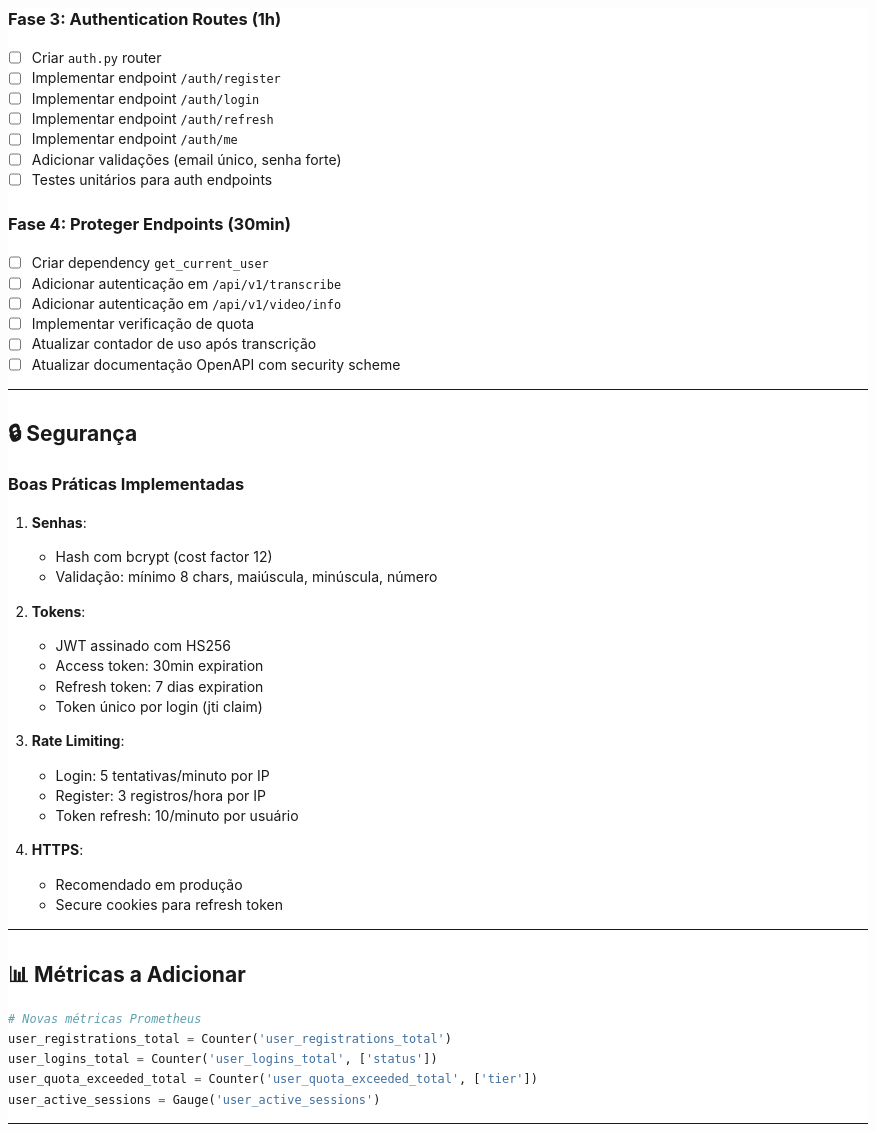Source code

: ### Fase 3: Authentication Routes (1h)
- [ ] Criar `auth.py` router
- [ ] Implementar endpoint `/auth/register`
- [ ] Implementar endpoint `/auth/login`
- [ ] Implementar endpoint `/auth/refresh`
- [ ] Implementar endpoint `/auth/me`
- [ ] Adicionar validações (email único, senha forte)
- [ ] Testes unitários para auth endpoints

### Fase 4: Proteger Endpoints (30min)
- [ ] Criar dependency `get_current_user`
- [ ] Adicionar autenticação em `/api/v1/transcribe`
- [ ] Adicionar autenticação em `/api/v1/video/info`
- [ ] Implementar verificação de quota
- [ ] Atualizar contador de uso após transcrição
- [ ] Atualizar documentação OpenAPI com security scheme

---

## 🔒 Segurança

### Boas Práticas Implementadas

1. **Senhas**:
   - Hash com bcrypt (cost factor 12)
   - Validação: mínimo 8 chars, maiúscula, minúscula, número

2. **Tokens**:
   - JWT assinado com HS256
   - Access token: 30min expiration
   - Refresh token: 7 dias expiration
   - Token único por login (jti claim)

3. **Rate Limiting**:
   - Login: 5 tentativas/minuto por IP
   - Register: 3 registros/hora por IP
   - Token refresh: 10/minuto por usuário

4. **HTTPS**:
   - Recomendado em produção
   - Secure cookies para refresh token

---

## 📊 Métricas a Adicionar

```python
# Novas métricas Prometheus
user_registrations_total = Counter('user_registrations_total')
user_logins_total = Counter('user_logins_total', ['status'])
user_quota_exceeded_total = Counter('user_quota_exceeded_total', ['tier'])
user_active_sessions = Gauge('user_active_sessions')
```

---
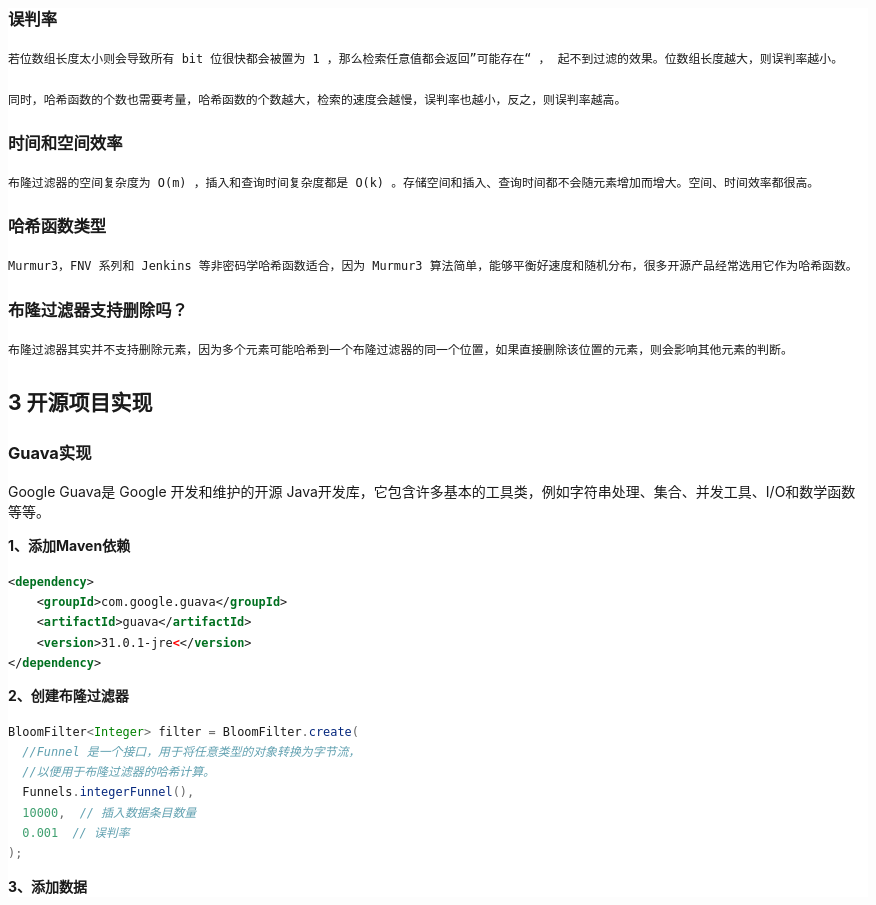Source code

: ### 误判率

```
若位数组长度太小则会导致所有 bit 位很快都会被置为 1 ，那么检索任意值都会返回”可能存在“ ， 起不到过滤的效果。位数组长度越大，则误判率越小。

同时，哈希函数的个数也需要考量，哈希函数的个数越大，检索的速度会越慢，误判率也越小，反之，则误判率越高。
```

### 时间和空间效率

```
布隆过滤器的空间复杂度为 O(m) ，插入和查询时间复杂度都是 O(k) 。存储空间和插入、查询时间都不会随元素增加而增大。空间、时间效率都很高。
```

### 哈希函数类型

```
Murmur3，FNV 系列和 Jenkins 等非密码学哈希函数适合，因为 Murmur3 算法简单，能够平衡好速度和随机分布，很多开源产品经常选用它作为哈希函数。
```

### 布隆过滤器支持删除吗？

```
布隆过滤器其实并不支持删除元素，因为多个元素可能哈希到一个布隆过滤器的同一个位置，如果直接删除该位置的元素，则会影响其他元素的判断。
```

## 3 开源项目实现

### Guava实现

Google Guava是 Google 开发和维护的开源 Java开发库，它包含许多基本的工具类，例如字符串处理、集合、并发工具、I/O和数学函数等等。

**1、添加Maven依赖**

```xml
<dependency>
    <groupId>com.google.guava</groupId>
    <artifactId>guava</artifactId>
    <version>31.0.1-jre<</version>
</dependency>
```

**2、创建布隆过滤器**

```java
BloomFilter<Integer> filter = BloomFilter.create(
  //Funnel 是一个接口，用于将任意类型的对象转换为字节流，
  //以便用于布隆过滤器的哈希计算。
  Funnels.integerFunnel(), 
  10000,  // 插入数据条目数量
  0.001  // 误判率
);
```

**3、添加数据**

☆ ☆ ☆ ☆ ☆

= What to produce =
Among the lines above, please find those with "dependency" and copy them.

= Solution =
- [ ] Criar dependency `get_current_user`
<dependency>
</dependency>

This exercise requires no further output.